In our lab today, we did not use the R tape. I am saving it for later. Also, we’ll do the Upper and Lower charged tapes later when we discuss how objects become charged. The U and L tapes can be compared to the D, R, F, and T tapes to show that the U and L tapes are indeed charged.

And in the end, we can use these results to point out that (so far) there are only 2 types of charge, even though we have 6 different kinds of charged tapes.

I didn’t have a worksheet for the lab. I just had the following projected on slides:

LAB #2: Charge Interactions

Part I: Determine how charged and uncharged objects interact with each other.
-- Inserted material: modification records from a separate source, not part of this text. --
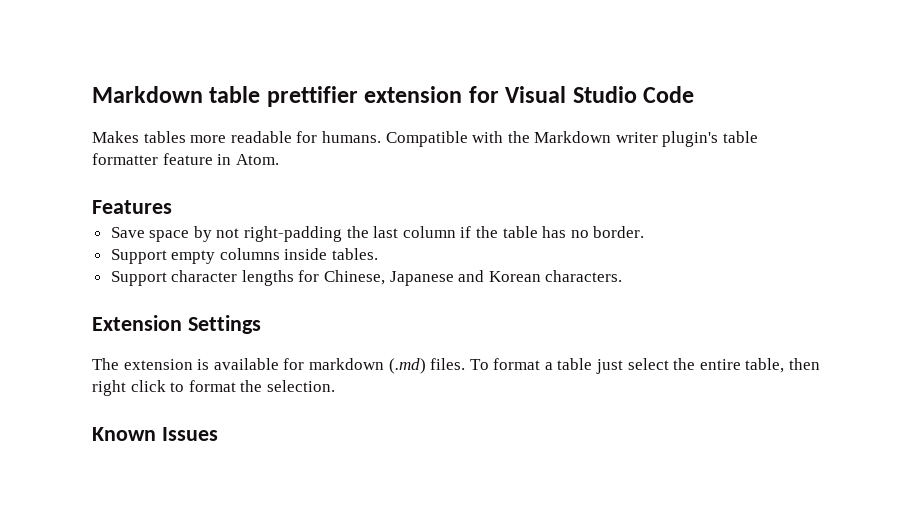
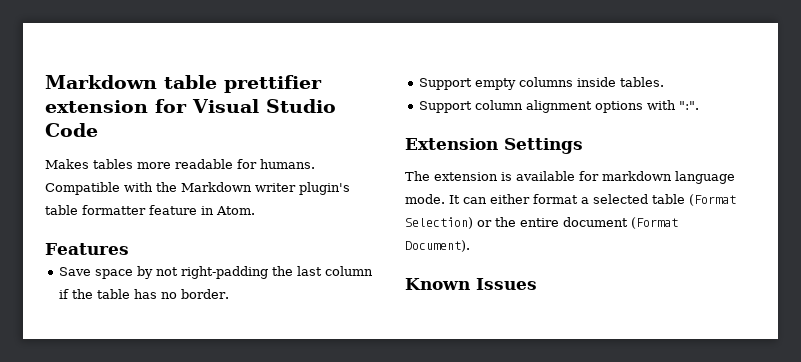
[171,270,623,286] character lengths for Chinese, Japanese and Korean characters. -> [475,100,700,113] column alignment options with ":".
[388,358,821,374] [92,380,335,396] (.md) files. To format a table just select the entire table, then right click to format the selection. -> [675,171,735,184] [405,194,736,206] [405,217,678,229] [405,240,470,252] language mode. It can either format a selected table (Format Selection) or the entire document (Format Document).

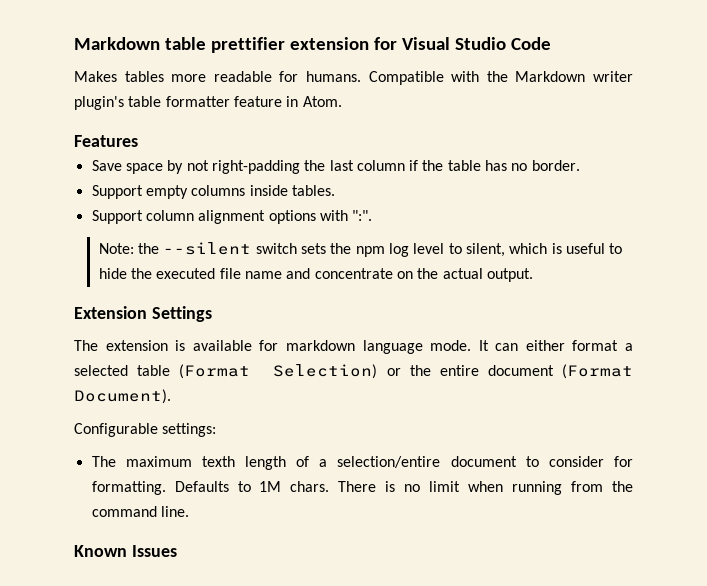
(700, 105) none -> [98,242,623,257] [98,268,533,282] // Note: the --silent switch sets the npm log level to silent, which is useful to hide the executed file name and concentrate on the actual output.
(470, 246) none -> [74,423,217,437] [91,456,633,470] [91,481,633,495] [91,506,189,517] // Configurable settings: // The maximum texth length of a selection/entire document to consider for formatting. Defaults to 1M chars. There is no limit when running from the command line.

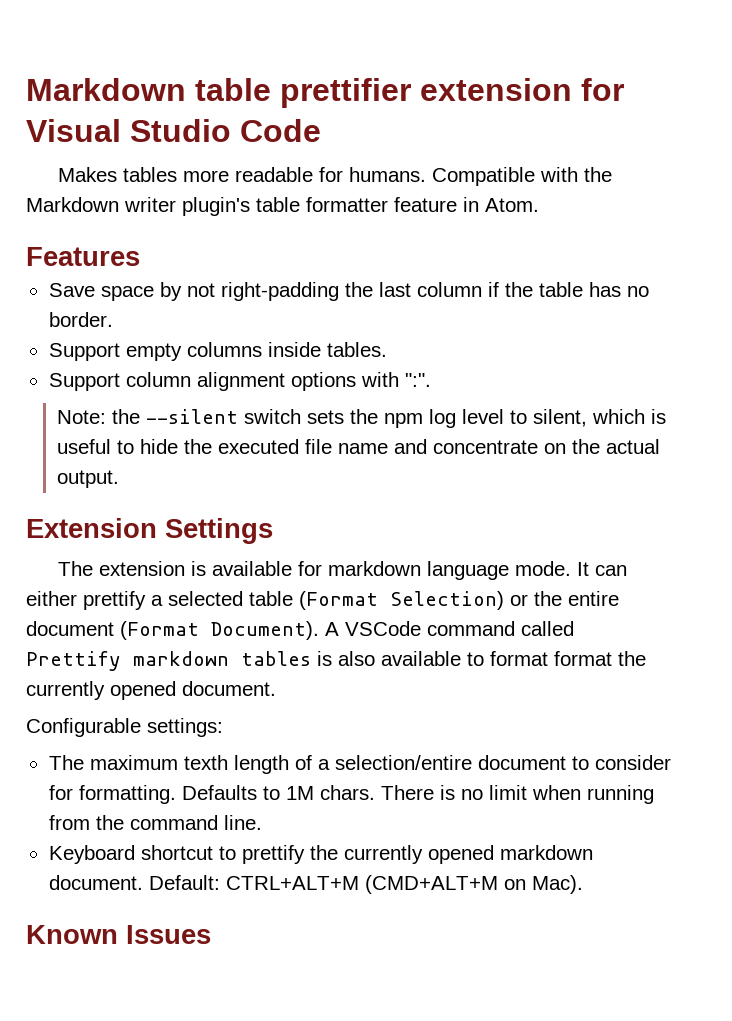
[572,340,619,351] format -> [83,591,146,610] prettify
(171, 396) none -> [325,621,574,636] [26,651,646,671] [26,681,276,700] A VSCode command called Prettify markdown tables is also available to format format the currently opened document.
(189, 511) none -> [48,845,593,864] [48,875,583,894] // Keyboard shortcut to prettify the currently opened markdown document. Default: CTRL+ALT+M (CMD+ALT+M on Mac).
Three types of charged tape:

  1. Tape peeled off desk
  2. Tape peeled off overhead transparency
  3. Tape peeled off foil

Two types of uncharged objects:

  1. Strip of paper
  2. Strip of foil

Observe and record the interactions between all possible pairs of objects.

 

Analysis:

(1) Make a claim for the behavior of charged objects with other charged objects. JUSTIFY your claim with evidence (ie, your observations).

(2) There were 3 different ways to charge the tape. Are there 3 types of charge? JUSTIFY your claim with evidence (ie, your observations).

(3) Make a claim for the behavior of charged objects with uncharged objects. JUSTIFY your claim with evidence (ie, your observations).